When you show all “dog” images consecutively, fatigue-related drift gets baked into the “dog” class label. The encoder learns to identify which block of trials it’s in, not which dog it’s looking at. This is why published accuracies of up to 99.5% on this dataset are almost certainly inflated — they reflect block timing cues, not actual visual decoding. The SYNAPSE paper, the Alljoined1 team, and a Nature paper on the topic have all flagged this.

The Experiment

We applied the AD band-power transformations to the EEGCVPR40 dataset and ran inference through SYNAPSE. The hypothesis was blurry but recognisable outputs. That’s not what happened. The generated images were completely unrelated to the ground truth.
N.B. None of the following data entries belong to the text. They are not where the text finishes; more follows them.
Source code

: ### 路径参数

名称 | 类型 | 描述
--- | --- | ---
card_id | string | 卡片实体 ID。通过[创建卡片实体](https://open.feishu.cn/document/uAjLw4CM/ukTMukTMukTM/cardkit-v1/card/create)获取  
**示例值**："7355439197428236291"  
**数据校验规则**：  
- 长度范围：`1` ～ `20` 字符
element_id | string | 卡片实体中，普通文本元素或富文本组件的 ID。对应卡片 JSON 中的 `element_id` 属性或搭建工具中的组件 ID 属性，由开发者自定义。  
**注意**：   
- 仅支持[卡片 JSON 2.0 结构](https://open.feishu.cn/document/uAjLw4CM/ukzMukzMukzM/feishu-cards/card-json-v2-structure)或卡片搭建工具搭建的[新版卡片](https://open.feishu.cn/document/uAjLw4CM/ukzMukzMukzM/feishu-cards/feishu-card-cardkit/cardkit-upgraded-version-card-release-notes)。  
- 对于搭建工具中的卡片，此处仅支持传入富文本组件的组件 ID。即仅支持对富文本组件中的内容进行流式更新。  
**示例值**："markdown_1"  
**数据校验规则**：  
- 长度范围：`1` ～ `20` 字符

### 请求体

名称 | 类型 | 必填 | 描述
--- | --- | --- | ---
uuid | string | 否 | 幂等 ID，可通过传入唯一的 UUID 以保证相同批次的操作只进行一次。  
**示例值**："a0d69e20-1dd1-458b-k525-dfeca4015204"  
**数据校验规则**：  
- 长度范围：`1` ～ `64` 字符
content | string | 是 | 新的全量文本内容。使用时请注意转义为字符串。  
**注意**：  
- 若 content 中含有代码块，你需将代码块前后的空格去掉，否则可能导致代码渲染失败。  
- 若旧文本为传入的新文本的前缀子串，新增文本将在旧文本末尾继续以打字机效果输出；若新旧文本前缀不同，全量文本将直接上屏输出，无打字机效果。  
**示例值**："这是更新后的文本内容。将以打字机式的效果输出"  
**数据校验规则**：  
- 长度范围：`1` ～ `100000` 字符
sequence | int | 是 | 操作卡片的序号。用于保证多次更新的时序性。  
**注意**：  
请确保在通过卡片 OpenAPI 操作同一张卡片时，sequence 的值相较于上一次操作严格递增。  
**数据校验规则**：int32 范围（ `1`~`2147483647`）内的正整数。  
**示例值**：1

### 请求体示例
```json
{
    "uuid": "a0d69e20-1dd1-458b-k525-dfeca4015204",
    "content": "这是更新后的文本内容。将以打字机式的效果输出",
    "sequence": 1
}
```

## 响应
SYNAPSE AD inference results — SYNAPSE AD inference | Right = Ground Truth, Left = Inference Result

The most likely explanation: by reducing alpha, beta, and gamma — the bands most involved in active visual processing — there’s very little visual signal left for the model to decode. Rather than producing a degraded version of the correct image, it loses the content entirely and generates something semantically unconnected.

Confirming the Hypothesis

To test this interpretation, the transformation was reversed — boosting alpha, beta, and gamma while reducing delta and theta — and inference was run again.

Inverse experiment results — Inverse Experiment Inference Results

Ground truths 0 to 3 matched their generated counterparts. Reducing slow waves and amplifying the cognitively-associated bands produced outputs that were structurally coherent with the ground truth images.
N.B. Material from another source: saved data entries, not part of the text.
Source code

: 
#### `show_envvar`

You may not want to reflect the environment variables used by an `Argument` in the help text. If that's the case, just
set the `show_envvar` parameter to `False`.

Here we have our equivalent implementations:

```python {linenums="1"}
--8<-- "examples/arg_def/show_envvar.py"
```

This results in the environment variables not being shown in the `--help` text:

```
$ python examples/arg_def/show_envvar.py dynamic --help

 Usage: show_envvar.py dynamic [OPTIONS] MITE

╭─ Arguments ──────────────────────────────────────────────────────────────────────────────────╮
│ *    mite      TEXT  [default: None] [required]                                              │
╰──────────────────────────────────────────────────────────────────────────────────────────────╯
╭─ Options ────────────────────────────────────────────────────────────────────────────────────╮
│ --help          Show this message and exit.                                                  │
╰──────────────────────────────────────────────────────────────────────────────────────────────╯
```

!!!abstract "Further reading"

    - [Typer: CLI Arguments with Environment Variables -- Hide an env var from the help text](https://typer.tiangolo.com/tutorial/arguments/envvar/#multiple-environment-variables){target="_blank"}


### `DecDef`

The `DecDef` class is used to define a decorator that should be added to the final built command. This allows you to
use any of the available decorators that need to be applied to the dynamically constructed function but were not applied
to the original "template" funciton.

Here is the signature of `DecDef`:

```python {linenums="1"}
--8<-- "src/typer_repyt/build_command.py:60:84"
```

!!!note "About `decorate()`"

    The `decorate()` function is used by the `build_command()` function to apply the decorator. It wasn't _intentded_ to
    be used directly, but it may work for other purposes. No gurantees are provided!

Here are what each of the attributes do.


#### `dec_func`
This confirms that alpha, beta, and gamma are the frequency bands load-bearing for visual reconstruction in SYNAPSE. It also reframes the original result — the AD simulation didn’t fail to produce degraded outputs; it showed what happens when the visual information in the signal is genuinely gone. The suppression of those bands in AD patients isn’t just a biomarker of the disease, it’s actively what removes the visual signal from the EEG.

Alternative Datasets for Future Work

The block-design problem with EEGCVPR40 makes it a poor foundation for AD research. Two newer datasets were looked at that address it.

Alljoined1

Designed specifically to fix the block-design flaw. It uses response-locked stimuli with a 300ms SNR-optimised window, so temporal artefacts don’t correlate with labels. 8 subjects, ~10,000 images each across 80 MS-COCO categories, with transparent data quality scores per participant. Five times more images per subject than Brain2Image.

The tradeoffs: 64 channels versus 128, and being relatively new (CVPR 2024) means fewer published baselines to compare against.

Alljoined1.6M

The largest publicly available EEG-to-image dataset. 20 subjects × 4 sessions → 1.6 million trials, 16,740 unique images from the THINGS initiative. Performance scales log-linearly with data volume and hasn’t saturated yet at full size, which is encouraging.

The catch is consumer-grade hardware — Emotiv Flex 2 at 32 channels (~$2.2k). The ENIGMA model benchmarked on this dataset shows that the same number of training trials yields lower performance than research-grade 64-channel data. More data, but less signal per trial.

	EEGCVPR40	Alljoined1	Alljoined1.6M
Subjects	6	8	20
Channels	128	64	32
Images	2,000	~10,000	16,740
Block design flaw	Yes	No	No
Best use	Model benchmarking	Clean decoding research	Scale experiments

For AD research, Alljoined1 is the more appropriate starting point — cleaner signals and no artefact contamination, even if it means half the channel count.

Summary

The project confirmed that EEG-to-image models can decode meaningful visual content from brain signals, but the dataset the whole field benchmarks on is fundamentally compromised. More usefully, the inverse experiment gave a clear answer about what actually drives visual reconstruction — the alpha, beta, and gamma bands that Alzheimer’s specifically suppresses.

The real limitation of the work is that we were simulating AD by scaling band power on healthy EEG. The next step would be running SYNAPSE on actual clinical EEG from AD patients - a larger undertaking, but the groundwork for knowing which signals to look for and which framework to use is there.